Thursday, May 29, 2014

Language of Confusion: Feeling Bushed

Bush is one of those words that gets weirder the more I look at it. If you look at a forest, there’s probably going to be some bushes there. But if you’re really tired, you’re also bushed. So if a bush is tired, it’s a bushed bush.

Words! There’s a reason I call these posts “Language of Confusion”.

Bush, the plant, comes from the Old English bysc and further back, the West Germanic busk, which had the same meaning. There are similar words in other languages (Old French had busch, which meant wood, while Medieval Latin had busca), but it seems that West Germanic was the one that started using the word first and it permeated through other European languages. It’s worth noting that the modern French word for wood is bois, which was passed along to French Canada as boisé, which is where the capital of Idaho comes from. As for why it also means tired, the only real guess is that it’s from the sense of being lost in the woods. I guess that would make anyone tired.

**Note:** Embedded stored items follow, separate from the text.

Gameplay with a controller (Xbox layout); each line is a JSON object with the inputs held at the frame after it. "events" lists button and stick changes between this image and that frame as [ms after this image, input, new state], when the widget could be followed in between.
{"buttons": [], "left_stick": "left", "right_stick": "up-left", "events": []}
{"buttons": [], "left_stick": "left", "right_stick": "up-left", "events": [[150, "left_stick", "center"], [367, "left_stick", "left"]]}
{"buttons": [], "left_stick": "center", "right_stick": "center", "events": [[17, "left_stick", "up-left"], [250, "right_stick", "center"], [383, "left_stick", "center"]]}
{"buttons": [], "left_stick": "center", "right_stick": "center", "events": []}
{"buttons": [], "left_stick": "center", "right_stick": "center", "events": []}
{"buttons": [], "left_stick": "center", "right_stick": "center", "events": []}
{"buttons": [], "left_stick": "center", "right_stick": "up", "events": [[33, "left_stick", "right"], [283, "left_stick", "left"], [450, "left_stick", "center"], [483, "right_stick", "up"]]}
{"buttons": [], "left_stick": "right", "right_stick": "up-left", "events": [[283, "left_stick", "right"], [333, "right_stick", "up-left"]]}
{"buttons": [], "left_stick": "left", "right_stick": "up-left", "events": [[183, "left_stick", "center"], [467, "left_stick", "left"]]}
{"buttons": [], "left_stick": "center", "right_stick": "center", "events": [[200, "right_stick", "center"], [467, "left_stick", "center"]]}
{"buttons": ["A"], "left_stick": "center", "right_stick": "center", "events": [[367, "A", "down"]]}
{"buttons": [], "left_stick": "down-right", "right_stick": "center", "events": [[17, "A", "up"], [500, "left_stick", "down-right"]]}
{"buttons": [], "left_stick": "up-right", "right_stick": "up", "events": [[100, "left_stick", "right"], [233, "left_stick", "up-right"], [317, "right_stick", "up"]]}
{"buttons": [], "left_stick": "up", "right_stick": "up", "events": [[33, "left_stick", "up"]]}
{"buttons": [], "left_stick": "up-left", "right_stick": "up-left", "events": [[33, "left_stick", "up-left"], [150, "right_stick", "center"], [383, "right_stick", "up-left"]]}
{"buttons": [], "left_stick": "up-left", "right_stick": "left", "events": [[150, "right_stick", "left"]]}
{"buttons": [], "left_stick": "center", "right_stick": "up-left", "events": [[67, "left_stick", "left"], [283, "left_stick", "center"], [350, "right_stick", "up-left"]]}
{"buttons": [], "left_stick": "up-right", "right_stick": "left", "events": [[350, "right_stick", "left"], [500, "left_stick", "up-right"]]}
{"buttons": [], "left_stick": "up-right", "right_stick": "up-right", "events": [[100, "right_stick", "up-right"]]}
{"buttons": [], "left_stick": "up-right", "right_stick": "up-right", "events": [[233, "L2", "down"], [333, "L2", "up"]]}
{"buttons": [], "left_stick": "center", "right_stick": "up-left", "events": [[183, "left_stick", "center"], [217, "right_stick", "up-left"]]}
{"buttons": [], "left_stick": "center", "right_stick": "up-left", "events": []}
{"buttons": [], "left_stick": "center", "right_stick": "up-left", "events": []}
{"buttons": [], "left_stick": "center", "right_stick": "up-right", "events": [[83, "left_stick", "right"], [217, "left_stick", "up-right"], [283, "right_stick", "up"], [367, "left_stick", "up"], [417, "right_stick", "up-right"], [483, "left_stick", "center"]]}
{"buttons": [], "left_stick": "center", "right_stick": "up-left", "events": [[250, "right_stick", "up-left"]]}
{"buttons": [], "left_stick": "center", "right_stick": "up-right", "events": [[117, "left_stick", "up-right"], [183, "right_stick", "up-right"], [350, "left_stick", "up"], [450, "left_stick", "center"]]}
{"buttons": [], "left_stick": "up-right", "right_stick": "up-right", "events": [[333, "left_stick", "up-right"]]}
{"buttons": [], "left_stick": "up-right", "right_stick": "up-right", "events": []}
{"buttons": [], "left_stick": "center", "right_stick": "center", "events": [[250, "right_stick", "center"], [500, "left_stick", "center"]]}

Is that all? No, you don’t get off that easily. There’s also the word ambush. It first showed up in the early fourteenth century from the Old French embuscher. As I mentioned, busch means wood, and the em- prefix means in, so it means “in woods”. Which is a good place for an ambush. Seriously, that’s why ambush is ambush.

Tony Jebson’s page on the Origins of Old English


  1. Hi Jeanne .. had to look up bush Brewers (which I use constantly) .. apart from your derivations here ... Bush is apparently an Australian term for wild, wooded and sparsely populated country, derived from the 'bosch' Dutch word ... connotations in South Africa for that one too ..

    Interesting as there's a lot more Australian and SA links .. despite Shakespeare and other medieval European and Roman connections ..

    Love learning all these ..cheers Hilary

  2. We may never know why it means tired.
    Does that make Busch beer French?

  3. I wouldn't have made the connection between the town of Boise, and the French word bois, though I'm quite familiar with it being used in the archaic term coureurs de bois, which translates to woodsmen in general, or fur traders.

  4. Embuscher reminds me of embouchure. Too many years in band, I guess. (In case you don't know, the embouchure is your mouth on a woodwind or brass instrument.) Wouldn't it be funny if those two words were related?

    The other thing this post brought to my mind...

    via Twitter @GoogleFacts: The psychological effect wherein you repeat a word until it loses its meaning is called Semantic satiation.

  5. was the last name of two U.S. Presidents! Maybe we're trying to forget that rendition of the word, though...

  6. I've never understood saying you're bushed when you're tired. It's such a weird one...

  7. I love that's why ambush is ambush.